Configure Cassandra Input
Cassandra Input is an input step that enables data to be read from a Cassandra column family (table) as part of an ETL transformation.

Option

Definition

Step name

The name of this step as it appears in the transformation workspace.

Cassandra host

Connection host name input field.

Cassandra port

Connection host port number input field.

Username

Input field for target keyspace and/or family (table) authentication details.

Password

Input field for target keyspace and/or family (table) authentication details.

Keyspace

Input field for the keyspace (database) name.

Use query compression

If checked, tells the step whether or not to compress the text of the CQL query before sending it to the server.

Show schema

Opens a dialog that shows metadata for the column family named in the CQL SELECT query.




CQL SELECT Query
The large text box at the bottom of the dialog enables you to enter a CQL SELECT statement to be executed. Only a single SELECT query is accepted by the step.
SELECT [FIRST N] [REVERSED] <SELECT EXPR>
FROM <COLUMN FAMILY> [USING <CONSISTENCY>] [WHERE <CLAUSE>] [LIMIT N];
Important: Cassandra Input does not support the CQL range notation, for instance name1..nameN, for specifying columns in a SELECT query.
Select queries may name columns explicitly (in a comma separated list) or use the * wildcard. If the wildcard is used then only those columns defined in the metadata for the column family in question are returned. If columns are selected explicitly, then the name of each column must be enclosed in single quotation marks. Because Cassandra is a sparse column oriented database, as is the case with HBase, it is possible for rows to contain varying numbers of columns which might or might not be defined in the metadata for the column family.

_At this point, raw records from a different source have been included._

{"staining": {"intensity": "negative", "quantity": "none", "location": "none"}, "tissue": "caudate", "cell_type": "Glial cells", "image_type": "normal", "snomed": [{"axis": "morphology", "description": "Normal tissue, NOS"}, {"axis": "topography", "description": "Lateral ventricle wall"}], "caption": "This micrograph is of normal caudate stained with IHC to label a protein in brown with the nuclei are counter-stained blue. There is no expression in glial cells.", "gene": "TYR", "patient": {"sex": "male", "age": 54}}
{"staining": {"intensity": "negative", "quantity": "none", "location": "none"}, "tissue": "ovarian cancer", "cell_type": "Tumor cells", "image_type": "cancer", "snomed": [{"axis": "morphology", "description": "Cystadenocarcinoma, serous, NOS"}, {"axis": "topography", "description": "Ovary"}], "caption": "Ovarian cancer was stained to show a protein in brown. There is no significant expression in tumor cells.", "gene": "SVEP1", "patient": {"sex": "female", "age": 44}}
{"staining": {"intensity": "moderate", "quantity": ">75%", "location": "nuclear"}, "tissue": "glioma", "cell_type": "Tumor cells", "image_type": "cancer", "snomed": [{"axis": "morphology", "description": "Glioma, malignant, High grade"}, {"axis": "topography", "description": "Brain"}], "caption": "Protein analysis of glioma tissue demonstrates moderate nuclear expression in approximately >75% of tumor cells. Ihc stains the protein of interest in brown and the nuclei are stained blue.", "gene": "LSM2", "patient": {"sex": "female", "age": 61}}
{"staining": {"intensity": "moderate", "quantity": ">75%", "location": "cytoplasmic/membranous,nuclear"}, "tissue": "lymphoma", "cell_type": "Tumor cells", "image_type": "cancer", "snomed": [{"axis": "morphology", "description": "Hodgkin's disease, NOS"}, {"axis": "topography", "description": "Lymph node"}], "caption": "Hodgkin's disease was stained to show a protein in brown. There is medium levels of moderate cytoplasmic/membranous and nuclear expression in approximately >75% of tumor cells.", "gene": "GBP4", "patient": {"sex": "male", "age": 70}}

The Cassandra Input step can emit columns that are not defined in the metadata for the column family in question if they are explicitly named in the SELECT clause. Cassandra Input uses type information present in the metadata for a column family. This, at a minimum, includes a default type (column validator) for the column family. If there is explicit metadata for individual columns available, then this is used for type information, otherwise the default validator is used.

Option

Definition

LIMIT

If omitted, Cassandra assumes a default limit of 10,000 rows to be returned by the query. If the query is expected to return more than 10,000 rows an explicit LIMIT clause must be added to the query.

FIRST N

Returns the first N [where N is determined by the column sorting strategy used for the column family in question] column values from each row, if the column family in question is sparse then this may result in a different N (or less) column values appearing from one row to the next. Because PDI deals with a constant number of fields between steps in a transformation, Cassandra rows that do not contain particular columns are output as rows with null field values for non-existent columns. Cassandra's default for FIRST (if omitted from the query) is 10,000 columns. If a query is expected to return more than 10,000 columns, then an explicit FIRST must be added to the query.

REVERSED

Option causes the sort order of the columns returned by Cassandra for each row to be reversed. This may affect which values result from a FIRST N option, but does not affect the order of the columns output by Cassandra Input.

WHERE clause

Clause provides for filtering the rows that appear in results. The clause can filter on a key name, or range of keys, and in the case of indexed columns, on column values. Key filters are specified using the KEY keyword, a relational operator (one of =, >, >=, <, and <=) and a term value.